Every monastery has its own cemetery, and the Rives Junction one is no exception. A two acre area was allotted to be used as a burial place for Orthodox Christians. There are many people today who rest in the beauty and tranquility of the cemetery. The graves are attended daily by one of the community members with incense, candles, flowers, and peace.
The steady growth of the monastery and the increasing interest in its well-being exhibited not only by Romanian Orthodox but by all ethnicities of the faith led the nuns to embark on a development plan. The primary goal of this design and construction effort was to add the necessary spaces to accomodate the physical growth of the monastery. The secondary goal was the unification of the physical aspects of the existing buildings and landscape, to create a place that reflects our beliefs as a monastic community, which is continuous prayer; in other words, continuous communication with God.

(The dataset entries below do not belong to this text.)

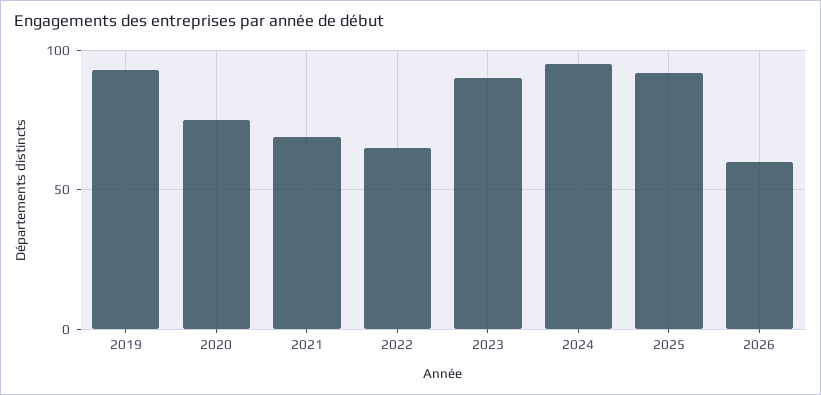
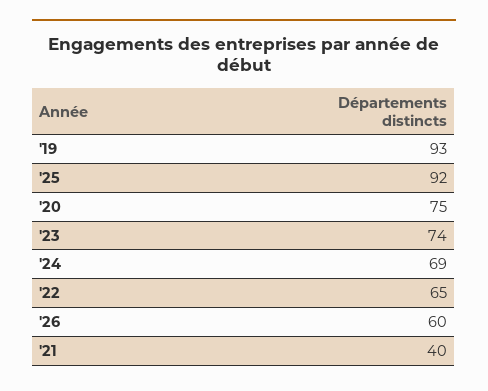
  {
    "2019": 93,
    "2020": 75,
-   "2021": 70,
+   "2021": 40,
    "2022": 65,
-   "2023": 90,
+   "2023": 74,
-   "2024": 95,
+   "2024": 69,
    "2025": 92,
    "2026": 60
  }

Expansion began in 1995 with the construction of the new Trapeza (dining room and kitchen). Expansion of the St Nicholas house was finished in the early spring of 1999. Completion of the new guest house took place in November 2001. The addition to the cloister (the nuns’ quarters) was completed in the spring of 2005. It also houses the library, work rooms, and office space. It will provide space for the gift shop, receiving room and a more formal entrance into the monastery. The construction of the Gate House and Bell Tower were started in Summer of 2005. The Bell Tower has been completed and the Gate House will be finished in the Spring of 2007. The Gate House will host the gift shop and the monastery’s museum, and will also serve as a place of reception for visitors. Finally, the plan is that the new church will be built in the center of this courtyard, in a traditional Byzantine style. Construction of the new church began in May 2010.
The core principles that guide, unite, and sustain the monastery are nonetheless principles that find their source not in the innovations of the American Orthodox but in the traditions of the ancient Church and her fathers and mothers. There remains always a continuity to the past. The monastery is a place of living tradition. Perhaps this is some of its appeal to those who visit, who then find themselves transported back in time to the ancient Church or perhaps simply, to simpler times in general.
But more important and more durable than the materials from which it is built, this monastery is and will always remain a holy place, a place for Orthodox Christians, a place with stable foundations, which time with its continuous changes will not be able to destroy because it was born out of the depths of Faith. The foundation of this monastery represents the unity of Orthodoxy and Faith and its continuity in this land. It is our hope and prayer that this holy place will grow, reaching the heights of all spiritual understanding.